Mixed metals in bathroom: How to work with different finishes
March 16, 2010 at midnight
Updated March 15, 2010 at 10:16 p.m.
The rule for bathroom decorating has always been to coordinate finishes. But sometimes breaking the rules creates something unique and much more interesting.
That's certainly the case with bathroom fixture finishes.
Today's homeowner has a wide array of finishes to choose from when searching for faucets, cabinet hardware and towel bars. But can they be mixed effectively?
With planning, mixing finishes is not only possible, but great looking too.
To complement the finishes, it's helpful to find coordinating elements that will play against the two finishes. For instance, in this bathroom, the shiny porcelain bathtub, toilet and sink fixtures play against the matte finish tile and satin stainless tile inset into the shower and backsplash of the sink. Rather than blending in, which is what satin finish plumbing fixtures would have done, the sparkle of the polished bath fixtures pops and makes a dynamic statement in the room.
Floor tiles with soft satin steel buttons at each corner bring the backsplash and shower accent tiles together for a cohesive look that unifies the whole room.
Alternating between the satin design elements of the backsplash and shower inset tiles, cabinet hardware, and light fixture and polish of the bathroom plumbing fixtures gives the bathroom a certain balance that keeps the room from feeling bland and making the fixtures blend into the background.

ITEMS

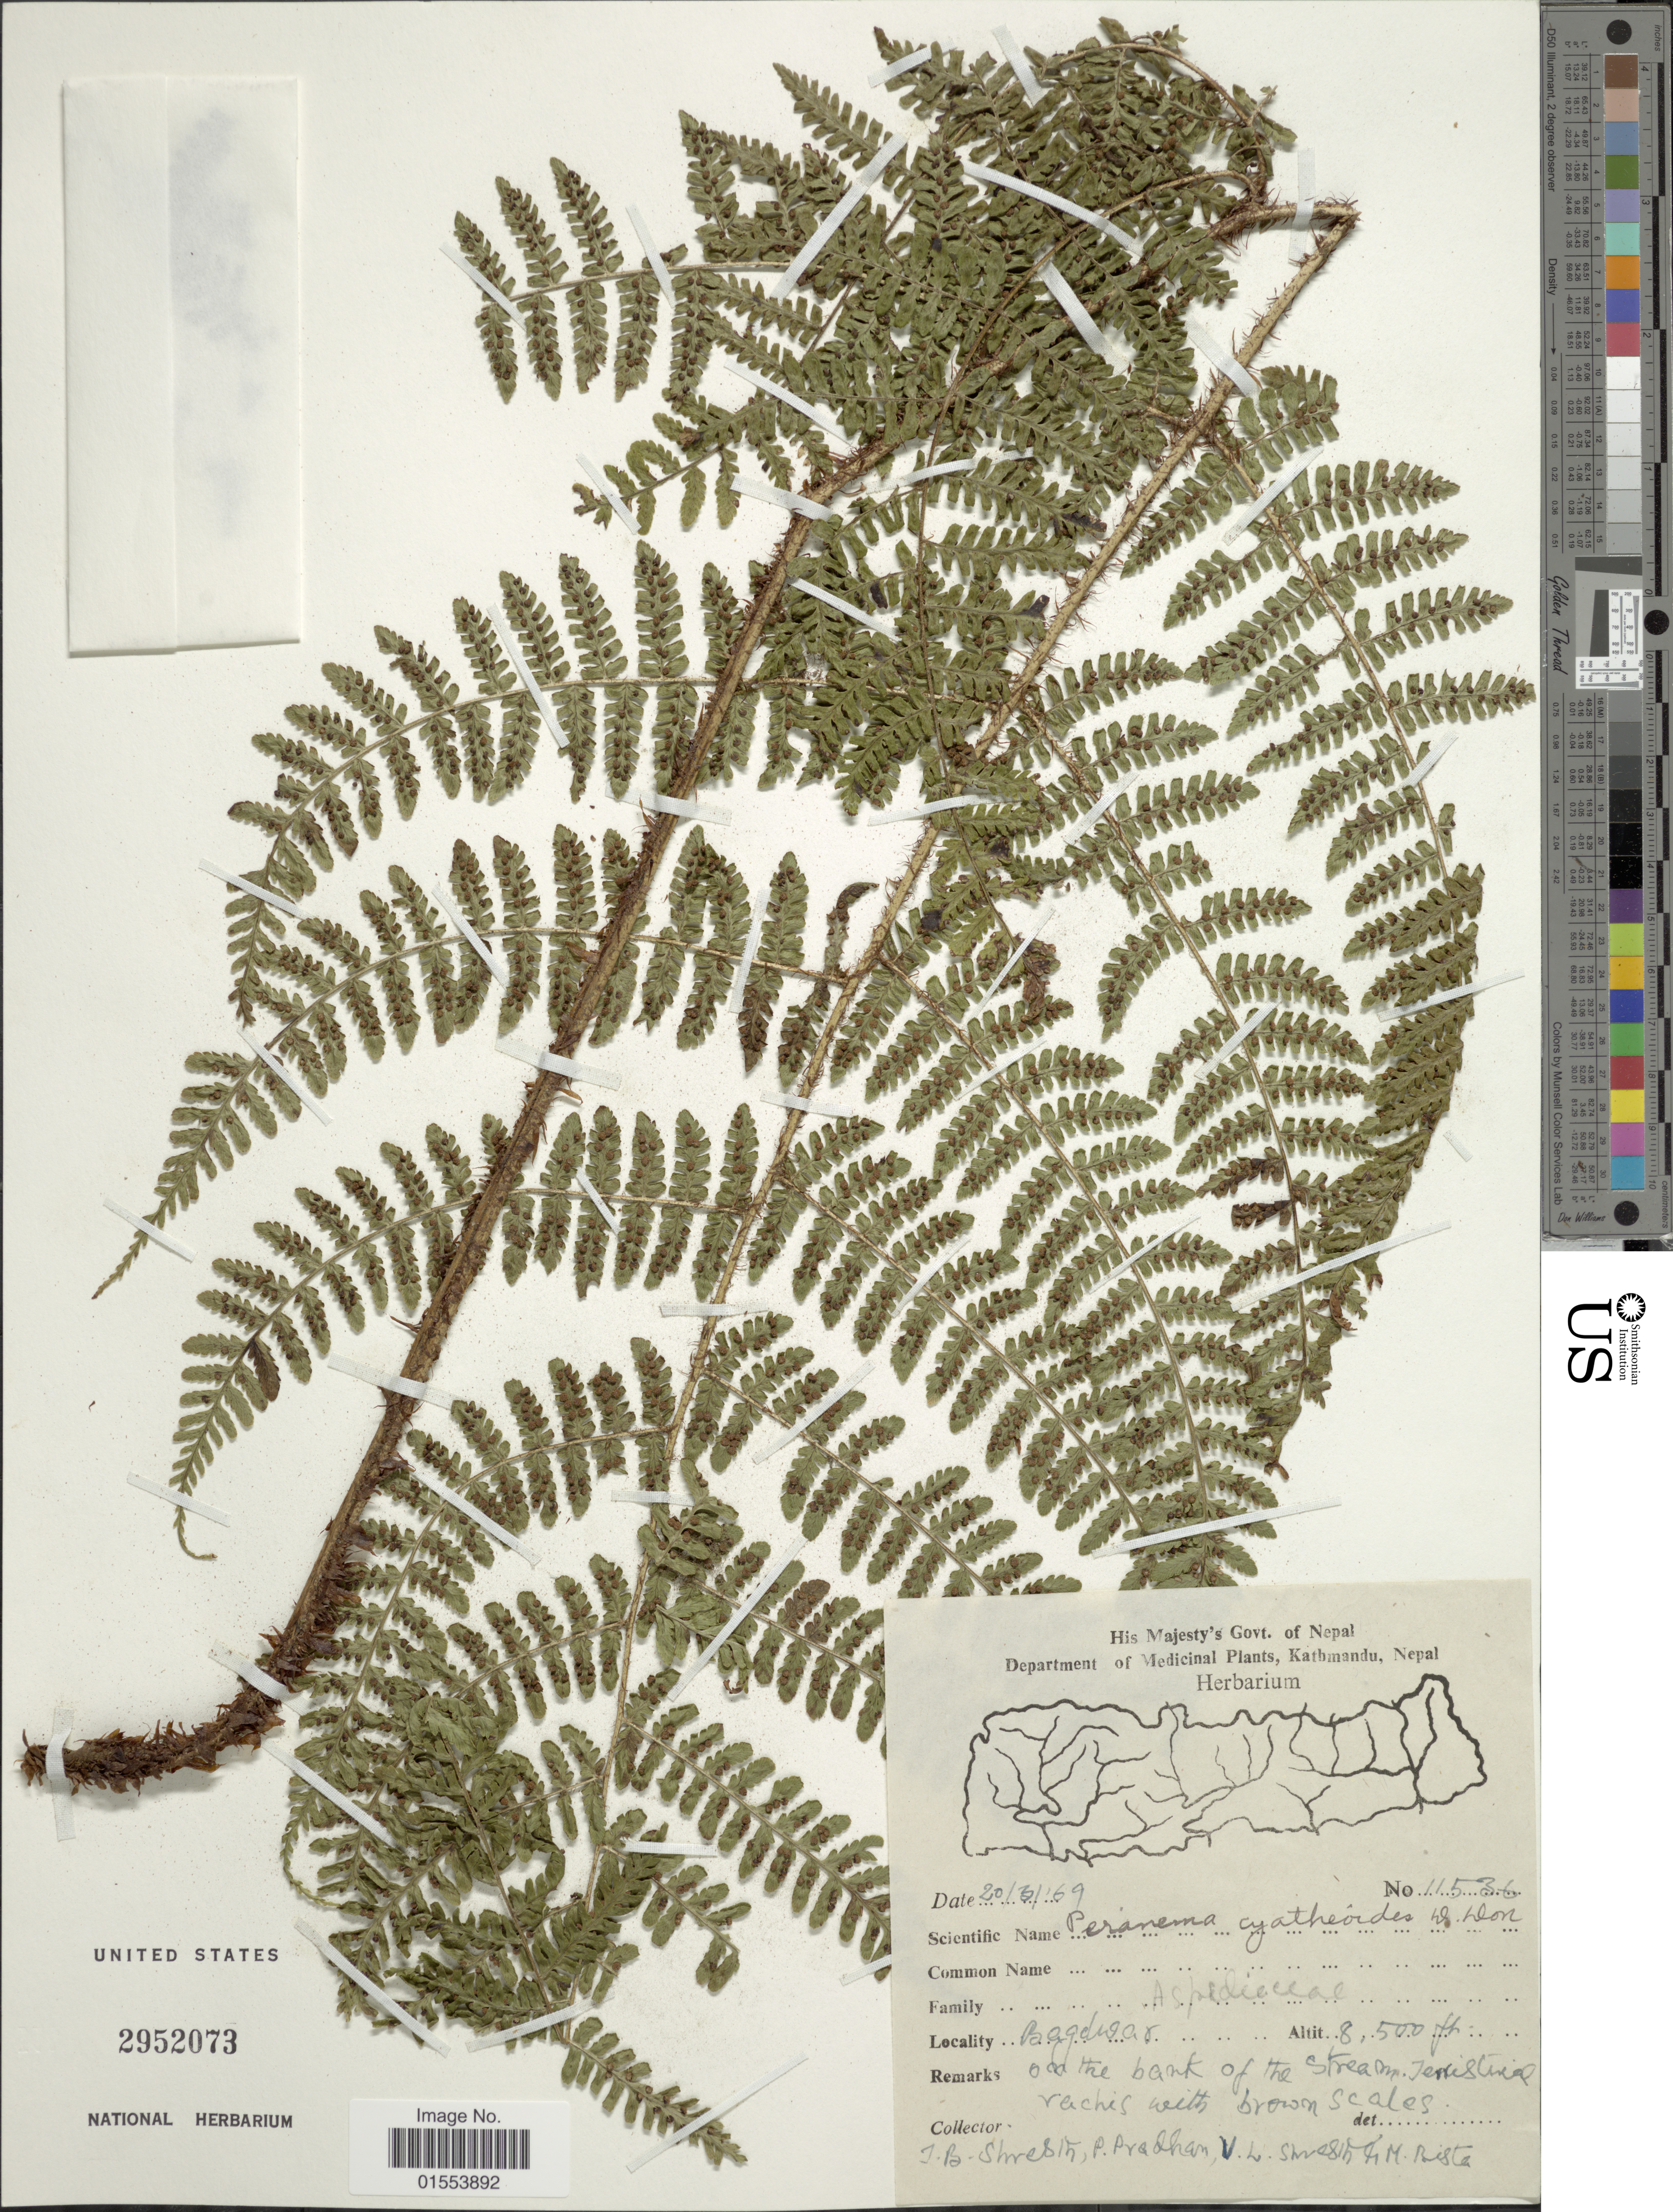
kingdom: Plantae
* * *
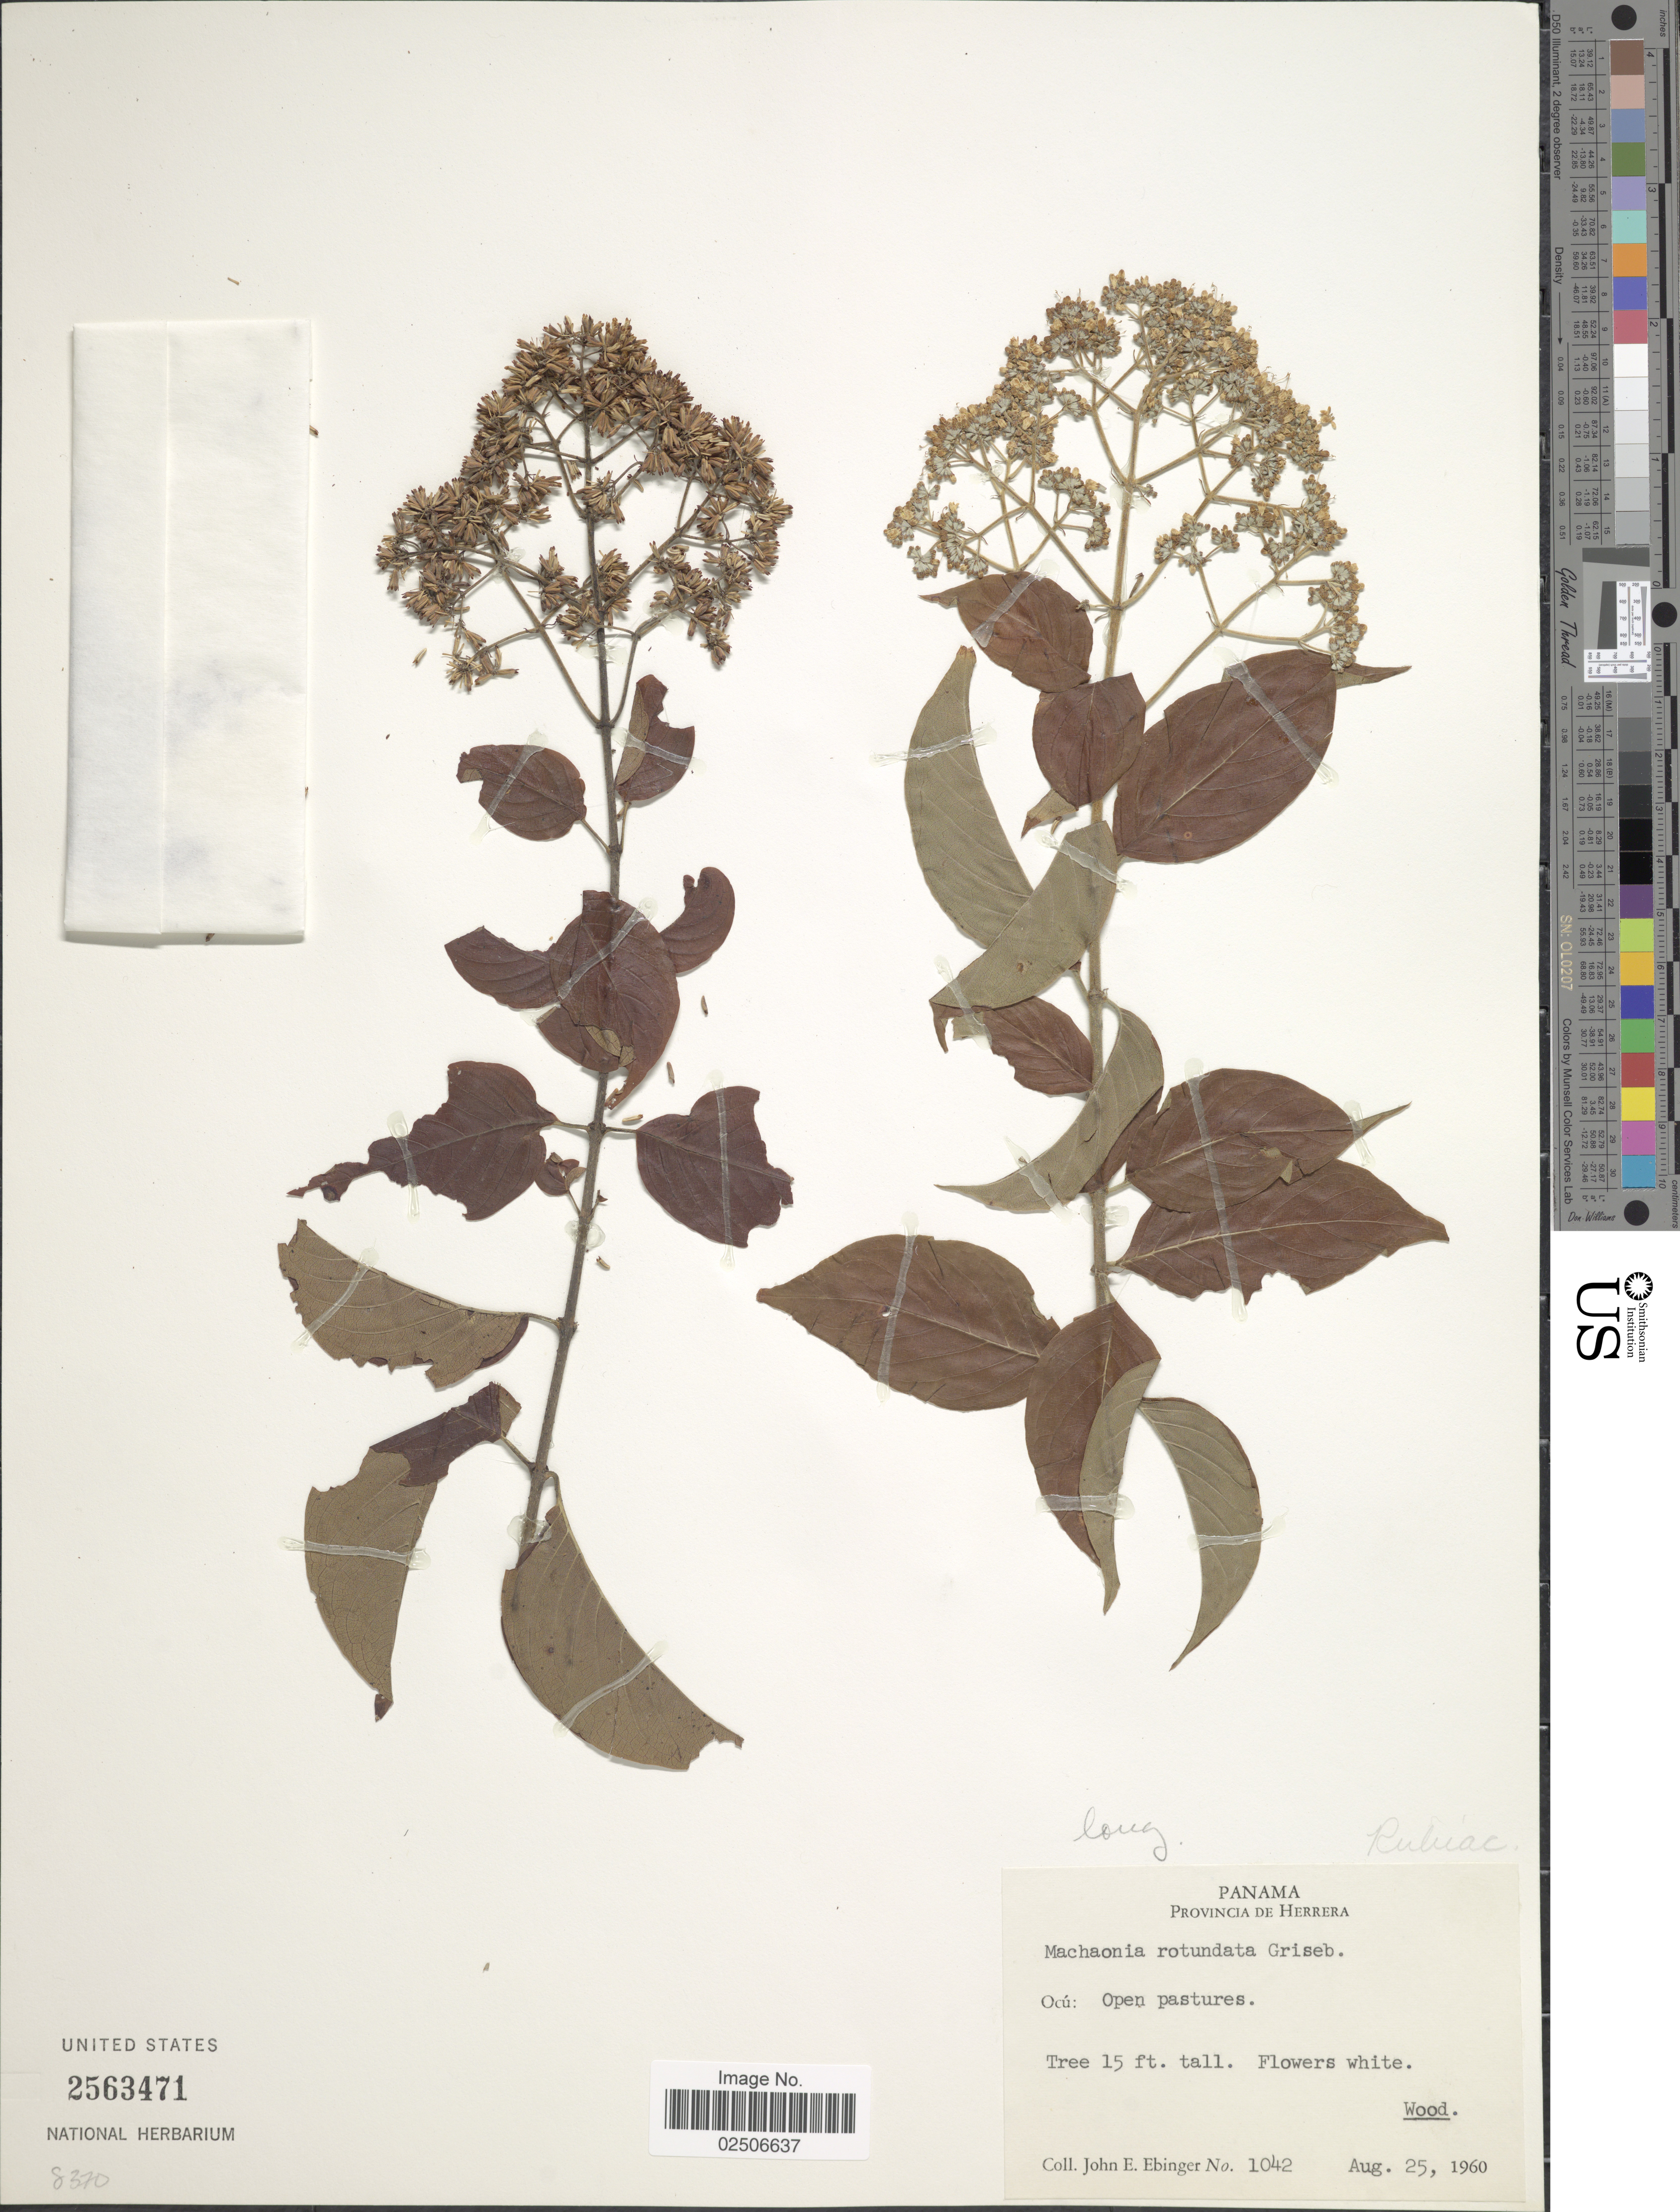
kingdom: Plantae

PROBLEM TO SOLVE
Carry on the article about mixing metal finishes in a bathroom, picking up after its last sentence.

THE RESPONSE
The bright chrome finish also adds life to the room.
Had the fixture finishes been satin, the bathroom would have missed some important design zip that gives this bathroom standout appeal.
How to mix finishes
Ordinarily, mixing finishes is difficult to do. But when a secondary element, in this case, the backsplash and tile inset, are added in, the look goes from good to incredible - and it's this secondary element that unifies the two different finishes.
If you would like to mix finishes, look for a lighting fixture or other decorative element that has a mix of colors to help bring the look together.
Another way to mix and match is to keep all the plumbing fixtures in the same finish, such as polished nickel, and then select lighting and cabinet hardware in a satin finish.
It's also possible to mix two distinct finishes, and when it's done right the look is upscale and uniquely fresh. However, when more than two finishes are introduced the look becomes distracting and disjointed.
But what if the finishes aren't in the same color family? Is it possible to mix different colored finishes such as bronze and nickel?
It is if you have a third unifying element, such as tiles or wallpaper that reference both colors.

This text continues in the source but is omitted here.